In 1985, Sam had another movie role that brought him a raft of fans. He played the motorcycle-riding boyfriend of Cher in Mask, the story of disfigured Rocky Dennis and his mother. Many a female (and presumably a few guys!) fell for his rough on the outside, tender on the inside characterization. The film got a healthy amount of attention (partly from Cher’s constant complaining about not winning an Oscar for it) and he began to win more work in feature films.

That role seemed to signify a move towards longer-haired, denim and leather-clad types for Elliott. His hair began to become more salt than pepper (eventually turning completely white, not an unflattering thing on him.) One of his films (that, ironically, had been slated to star Cher at first) was Fatal Beauty, in which he found himself working opposite Whoopi Goldberg. He and Goldberg filmed a love scene for the film (the mind boggles!), but it was left out of the American release, allegedly because it was still a controversial thing to have displayed (and this was 1987!) More likely the scene simply didn’t come off as intended, but what do I know.

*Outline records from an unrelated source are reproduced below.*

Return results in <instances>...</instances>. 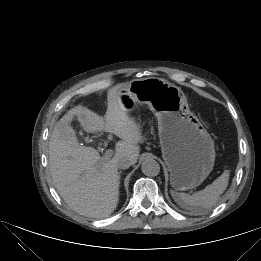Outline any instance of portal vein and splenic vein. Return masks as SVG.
Segmentation results:
<instances>
[{
  "label": "portal vein and splenic vein",
  "mask_w": 261,
  "mask_h": 261,
  "mask_svg": "<svg viewBox=\"0 0 261 261\" xmlns=\"http://www.w3.org/2000/svg\"><path fill=\"white\" fill-rule=\"evenodd\" d=\"M113 155V151L108 149L105 151L104 159H109Z\"/></svg>",
  "instance_id": "18ae733b"
}]
</instances>
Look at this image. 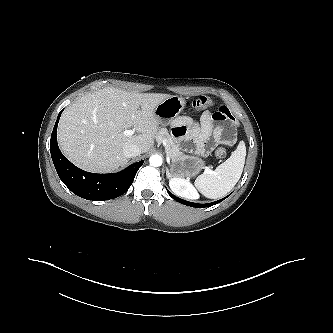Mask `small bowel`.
<instances>
[{"label": "small bowel", "instance_id": "obj_1", "mask_svg": "<svg viewBox=\"0 0 333 333\" xmlns=\"http://www.w3.org/2000/svg\"><path fill=\"white\" fill-rule=\"evenodd\" d=\"M225 125L229 127L228 139H224ZM234 127L230 110L220 106L215 112L205 111L199 123L186 116L175 119L173 133L190 143L196 154L205 156L218 144H231L234 141Z\"/></svg>", "mask_w": 333, "mask_h": 333}]
</instances>
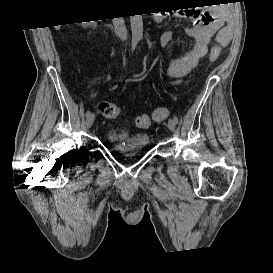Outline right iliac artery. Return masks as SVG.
Returning <instances> with one entry per match:
<instances>
[{
  "label": "right iliac artery",
  "mask_w": 273,
  "mask_h": 273,
  "mask_svg": "<svg viewBox=\"0 0 273 273\" xmlns=\"http://www.w3.org/2000/svg\"><path fill=\"white\" fill-rule=\"evenodd\" d=\"M135 48H136V43H132V52L135 50ZM89 114H90V110L86 112V116H88Z\"/></svg>",
  "instance_id": "right-iliac-artery-1"
}]
</instances>
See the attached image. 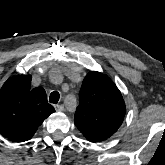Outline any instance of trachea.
Listing matches in <instances>:
<instances>
[{
	"mask_svg": "<svg viewBox=\"0 0 165 165\" xmlns=\"http://www.w3.org/2000/svg\"><path fill=\"white\" fill-rule=\"evenodd\" d=\"M59 98H60V94L58 92L54 91L50 94L49 101H50V103L56 104V103H58Z\"/></svg>",
	"mask_w": 165,
	"mask_h": 165,
	"instance_id": "1",
	"label": "trachea"
}]
</instances>
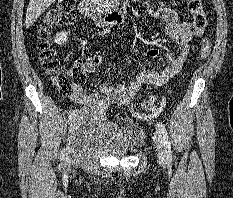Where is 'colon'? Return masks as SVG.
Instances as JSON below:
<instances>
[{"label": "colon", "instance_id": "5ec220e1", "mask_svg": "<svg viewBox=\"0 0 233 198\" xmlns=\"http://www.w3.org/2000/svg\"><path fill=\"white\" fill-rule=\"evenodd\" d=\"M189 11L193 14V26L201 33L207 24V18L202 6V0H186ZM76 0H58L40 20L36 29L39 48V58L43 68L53 77L57 89L65 95H70L85 81V73L81 65L63 69L59 68V59L56 51L49 43L51 31L59 22L69 15L75 8ZM211 51L209 39H203L200 45L199 59L208 58ZM139 107L150 115L157 114L162 109V103L156 98H147L139 103Z\"/></svg>", "mask_w": 233, "mask_h": 198}]
</instances>
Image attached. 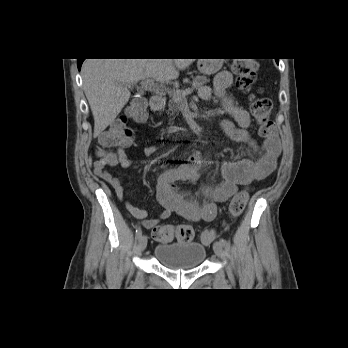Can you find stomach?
<instances>
[{
	"label": "stomach",
	"mask_w": 348,
	"mask_h": 348,
	"mask_svg": "<svg viewBox=\"0 0 348 348\" xmlns=\"http://www.w3.org/2000/svg\"><path fill=\"white\" fill-rule=\"evenodd\" d=\"M223 64V59H198L197 67L200 73L211 75L218 72Z\"/></svg>",
	"instance_id": "stomach-1"
}]
</instances>
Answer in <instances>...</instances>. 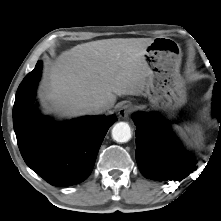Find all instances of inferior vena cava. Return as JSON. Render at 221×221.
I'll return each instance as SVG.
<instances>
[{
	"label": "inferior vena cava",
	"mask_w": 221,
	"mask_h": 221,
	"mask_svg": "<svg viewBox=\"0 0 221 221\" xmlns=\"http://www.w3.org/2000/svg\"><path fill=\"white\" fill-rule=\"evenodd\" d=\"M110 106L105 102H95L86 106L85 111L87 114L95 115L101 114L108 110Z\"/></svg>",
	"instance_id": "602c4592"
}]
</instances>
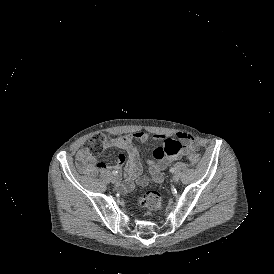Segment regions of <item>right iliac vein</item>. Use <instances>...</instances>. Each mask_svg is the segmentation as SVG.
<instances>
[{
  "label": "right iliac vein",
  "instance_id": "1",
  "mask_svg": "<svg viewBox=\"0 0 274 274\" xmlns=\"http://www.w3.org/2000/svg\"><path fill=\"white\" fill-rule=\"evenodd\" d=\"M111 182H112L113 184H116V183H117V178H116V177H112Z\"/></svg>",
  "mask_w": 274,
  "mask_h": 274
}]
</instances>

Other notable later projects include the Patrick Swayze action flick Roadhouse, the civil war epic Gettysburg, the all-star, OK Corral shootout Tombstone, The Coen Brothers’ cult oddity The Big Lebowski, the comic book adaptation Hulk and this year’s Oscar contender Up in the Air, in which he plays an airline pilot who’s flying on the day that George Clooney’s character reaches the 10 million flyer miles mark.

Though his looks have changed considerably over the years from a dark hunk to a craggy, silver-haired, daddy-type, he has continued to work steadily. On six occasions, he was able to pair up with Ross, though she has scaled back her career considerably in recent years and seems content to attend events on his arm. Their last project was the TV western Conagher in 1991. They have been together since 1978, but did not marry until 1984 when she became pregnant with their daughter.

Sam was taken to task a bit by the gay community when he failed to sing the praises of Brokeback Mountain. His quote on the subject was, “I was really happy that Ang Lee won the Best Director award. I got to know him very well on Hulk. But I'm not the Brokeback Mountain crowd, what can I tell ya. I'm more of a purist. But at the same time, it's a new day.” I find nothing wrong with it because, just like there are many things I do not wish to see at the movies, I know that likewise there are things that others do not wish to watch. That’s why there are many viewing options. As a western icon, he was asked to give his opinion and he gave it. I didn’t find his words inflammatory at all.